The company hopes to restructure certain shares that would total more than $287.5 million when it is required to pay out in August, along with accrued and unpaid dividends, according to the filings. Six Flags also reported an accumulated stockholders deficit of $443.8 million as of Dec. 31.
The New York Stock Exchange warned the company that it was out of compliance with its continued listing criteria in October because the 30-day average closing price of its common stock was less than a dollar and the 30-day average market capitalizing of its common stock had been less than $75 million.
Montgomery woos firms
from Puerto Rico
The Montgomery County Department of Economic Development was to host representatives of four Puerto Rican technology companies on Thursday. The Puerto Rico Industrial Development Co. has urged such companies to establish a presence in the Greater Washington region, according to a county statement.

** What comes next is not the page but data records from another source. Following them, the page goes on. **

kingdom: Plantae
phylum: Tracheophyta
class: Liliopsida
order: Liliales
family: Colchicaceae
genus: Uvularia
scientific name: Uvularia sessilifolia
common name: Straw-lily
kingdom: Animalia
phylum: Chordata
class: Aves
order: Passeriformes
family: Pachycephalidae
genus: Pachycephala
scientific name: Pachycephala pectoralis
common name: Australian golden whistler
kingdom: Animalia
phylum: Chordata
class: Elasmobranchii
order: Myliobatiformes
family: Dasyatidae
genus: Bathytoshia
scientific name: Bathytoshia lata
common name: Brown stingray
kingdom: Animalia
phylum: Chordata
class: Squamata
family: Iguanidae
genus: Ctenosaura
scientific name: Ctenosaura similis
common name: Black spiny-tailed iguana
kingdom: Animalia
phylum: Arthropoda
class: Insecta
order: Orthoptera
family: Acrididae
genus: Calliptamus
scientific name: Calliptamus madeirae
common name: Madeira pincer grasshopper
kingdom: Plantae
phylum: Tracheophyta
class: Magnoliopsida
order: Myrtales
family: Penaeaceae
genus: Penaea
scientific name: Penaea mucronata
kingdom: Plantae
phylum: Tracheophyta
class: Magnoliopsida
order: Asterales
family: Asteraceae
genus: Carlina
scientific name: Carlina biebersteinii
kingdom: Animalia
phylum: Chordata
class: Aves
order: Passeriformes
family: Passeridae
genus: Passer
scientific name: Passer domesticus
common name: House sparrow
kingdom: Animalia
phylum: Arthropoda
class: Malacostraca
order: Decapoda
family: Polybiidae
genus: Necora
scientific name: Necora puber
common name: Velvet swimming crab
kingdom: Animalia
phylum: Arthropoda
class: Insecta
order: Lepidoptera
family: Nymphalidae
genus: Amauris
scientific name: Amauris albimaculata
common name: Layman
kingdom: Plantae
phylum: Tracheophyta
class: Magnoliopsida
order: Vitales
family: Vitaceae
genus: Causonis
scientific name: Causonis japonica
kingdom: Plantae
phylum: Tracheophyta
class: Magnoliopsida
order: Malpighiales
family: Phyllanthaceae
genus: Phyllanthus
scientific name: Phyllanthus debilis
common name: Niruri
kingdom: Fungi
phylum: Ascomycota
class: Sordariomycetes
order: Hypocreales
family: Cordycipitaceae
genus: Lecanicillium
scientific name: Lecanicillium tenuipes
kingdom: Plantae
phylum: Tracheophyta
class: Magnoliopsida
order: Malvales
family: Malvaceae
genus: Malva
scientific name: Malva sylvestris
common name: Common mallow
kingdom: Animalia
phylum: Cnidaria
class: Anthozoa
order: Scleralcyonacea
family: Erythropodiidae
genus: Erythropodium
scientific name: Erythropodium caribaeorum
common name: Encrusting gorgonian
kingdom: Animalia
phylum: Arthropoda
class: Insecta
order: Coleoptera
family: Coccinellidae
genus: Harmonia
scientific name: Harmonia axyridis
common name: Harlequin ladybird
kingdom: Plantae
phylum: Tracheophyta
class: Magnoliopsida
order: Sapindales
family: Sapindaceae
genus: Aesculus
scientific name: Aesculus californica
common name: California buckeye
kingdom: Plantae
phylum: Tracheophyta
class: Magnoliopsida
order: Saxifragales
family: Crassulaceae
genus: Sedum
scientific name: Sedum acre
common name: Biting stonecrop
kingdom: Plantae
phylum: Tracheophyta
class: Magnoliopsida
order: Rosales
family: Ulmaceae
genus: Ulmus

County staff planned to tout Montgomery's assets, including its incubators, to executives from ExecutiAltamente, Babilon Technologies, Caribbean Micro Services and GeneSoft Labs. The county is working with the Puerto Rican agency to attract direct investment in Montgomery.
Puerto Rican companies won $855 million in federal contracts in fiscal 2008. Top awarding agencies were the Defense Logistics Agency, the Army, the Navy, the Department of Veterans Affairs and Public Building Services.
Business school teams
with MedChi on program
The University of Maryland's Robert H. Smith School of Business in College Park has launched a partnership with the Maryland State Medical Society, or MedChi, to provide a business program for physicians.
The eight-month program will offer the group's 7,000 physician members core business concepts for building a practice.